Giorgio Bertellini an Italian-American media historian who specializes in the ways national and racial diversity informed American cinema's representation of citizenship, stardom, and leadership during the era of migrations, fascism, and World War II. He is currently Professor in the Department of Film, Television, and Media at the University of Michigan.

Life 
Born in Mantua, Italy, Bertellini studied philosophy at the Università Cattolica del Sacro Cuore and earned his Ph.D. in cinema studies at New York University Tisch School of the Arts. He moved to the University of Michigan, Ann Arbor, in 2001 as a Junior Fellow in the Michigan Society of Fellows  and is currently Professor in the Department of Film, Television, and Media at the same institution with a courtesy appointment in the Department of Romance Languages. He was the Sargent-Faull Fellow  at the Radcliffe Institute for Advanced Studies (2007-08) and a Tiro a Segno Fellow  in New York University's Italian Studies department.

Recognition 

His work twice received the American Association of Italian Studies  book award for film and media (2010 and 2020). His other book awards include the Robert K. Martin Best Book Prize (Canadian Association for American Studies, 2010),  the Peter C. Rollins Book Award (Southwest Popular and American Culture Association), 2015), and the IASA Book Award from the Italian American Studies Association, 2020). His work has been supported by the American Philosophical Association, Consiglio Nazionale delle Ricerche, and the Radcliffe Institute for Advanced Studies. In 2022, he was selected as one of 180 Guggenheim fellows, a John Simon Guggenheim Memorial Foundation-sponsored scholarship.

Works 
 The Cinema of Italy. Wallflower Press, 2004/2007. .

DATA SHOWN:
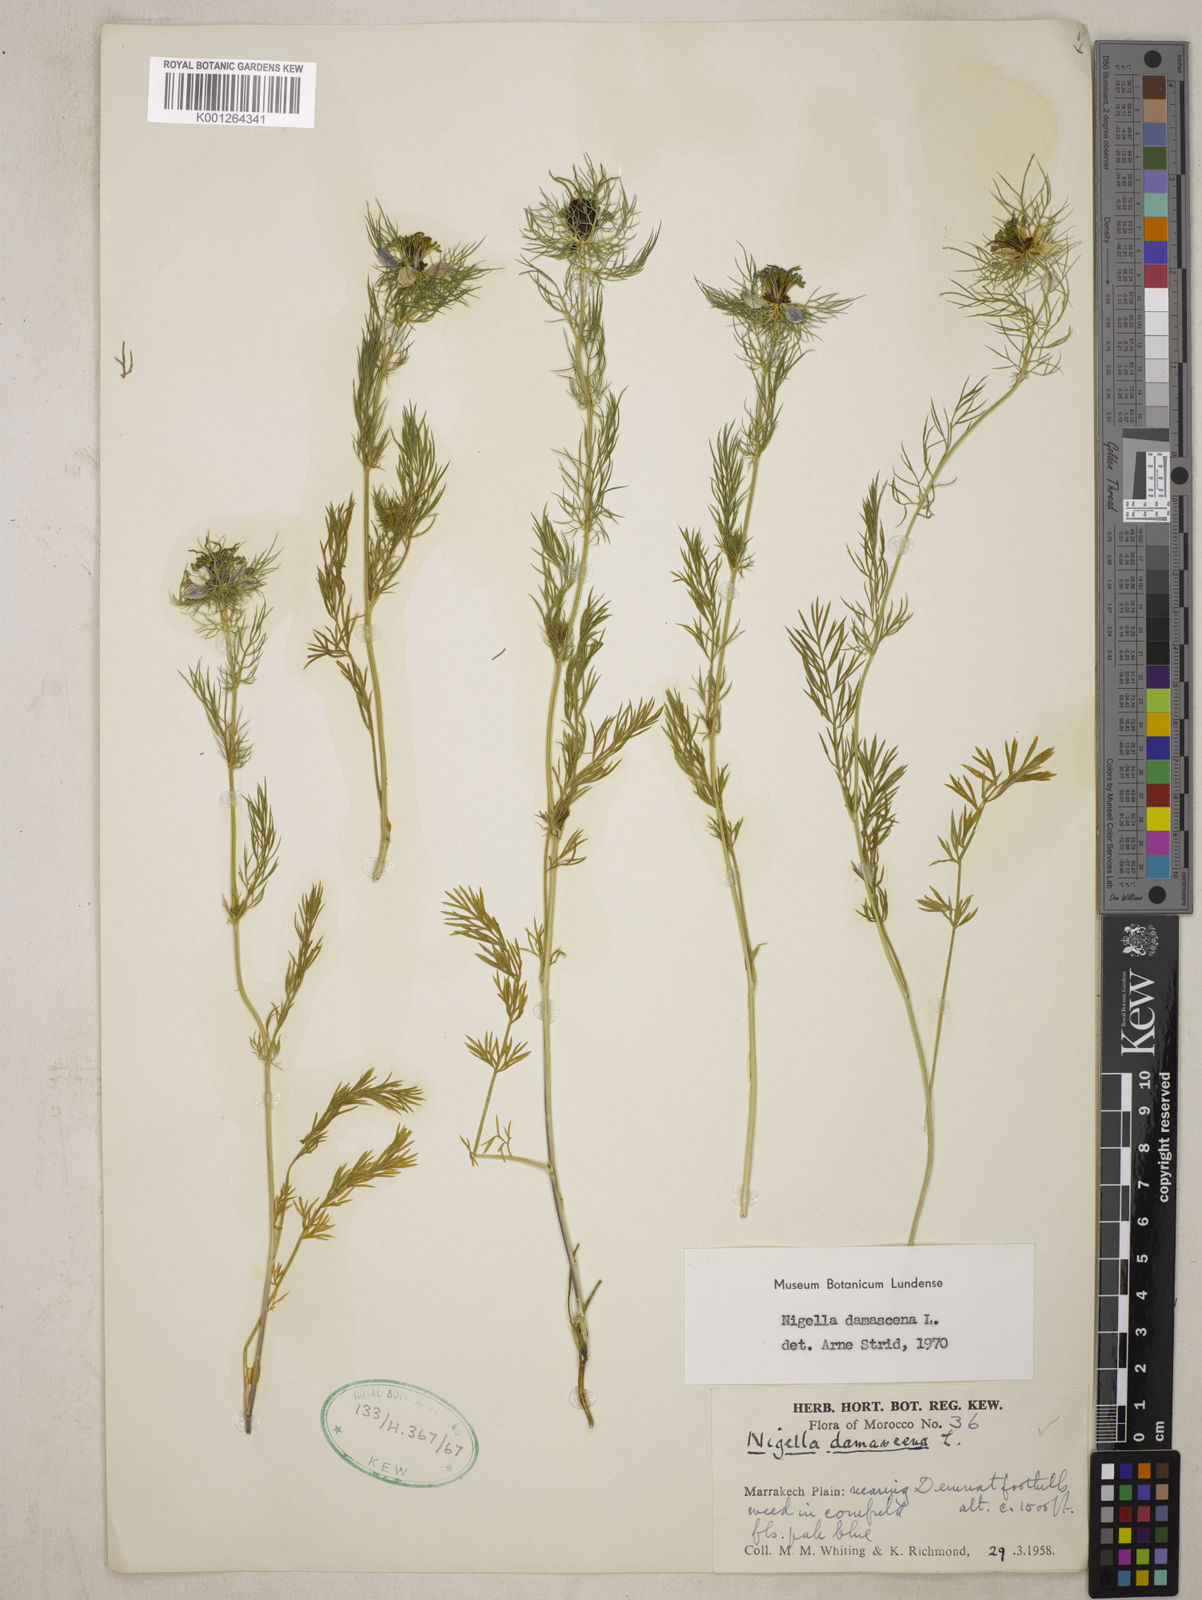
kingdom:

DIRECTIONS:
A - Rewrite the Giorgio Bertellini biography from "Recognition" to "Press, 2004/2007. .", replacing "scholarship" with "fellowship".
B - According to the Giorgio Bertellini biography, where did he earn his Ph.D.?
C - Continue the Giorgio Bertellini biography from where it stops.

ANSWERS PER TASK:
A -
Recognition 

His work twice received the American Association of Italian Studies  book award for film and media (2010 and 2020). His other book awards include the Robert K. Martin Best Book Prize (Canadian Association for American Studies, 2010),  the Peter C. Rollins Book Award (Southwest Popular and American Culture Association), 2015), and the IASA Book Award from the Italian American Studies Association, 2020). His work has been supported by the American Philosophical Association, Consiglio Nazionale delle Ricerche, and the Radcliffe Institute for Advanced Studies. In 2022, he was selected as one of 180 Guggenheim fellows, a John Simon Guggenheim Memorial Foundation-sponsored fellowship.

Works 
 The Cinema of Italy. Wallflower Press, 2004/2007. .

B - At New York University Tisch School of the Arts, in cinema studies.

C -
 Early Cinema and the 'National': Early Cinema in Review: Proceedings of Domitor.  (Co-edited with Richard Abel and Rob King). John Libbey Publishing, 2008.  
 Italy in Early American Cinema: Race, Landscape, and the Picturesque. Indiana University Press, 2009. 
 Emir Kusturica (Contemporary Film Directors). University of Illinois Press, 2015.  Milan: Editrice Il Castoro, 1996. ; 2nd expanded ed., 2001 ; English Edition: Champaign: University of Illinois Press, 2015. ; Romanian Edition: Bucharest: IBU Publishing, 2017.
 Italian Silent Cinema: A Reader. John Libbey Publishing, 2013.
 The Divo and the Duce: Promoting Film Stardom and Political Leadership in 1920s America. University of California Press, 2019. 
Il Divo e il Duce. Fama, politica e pubblicità nell'America degli anni Venti. Florence: Le Monnier, 2022.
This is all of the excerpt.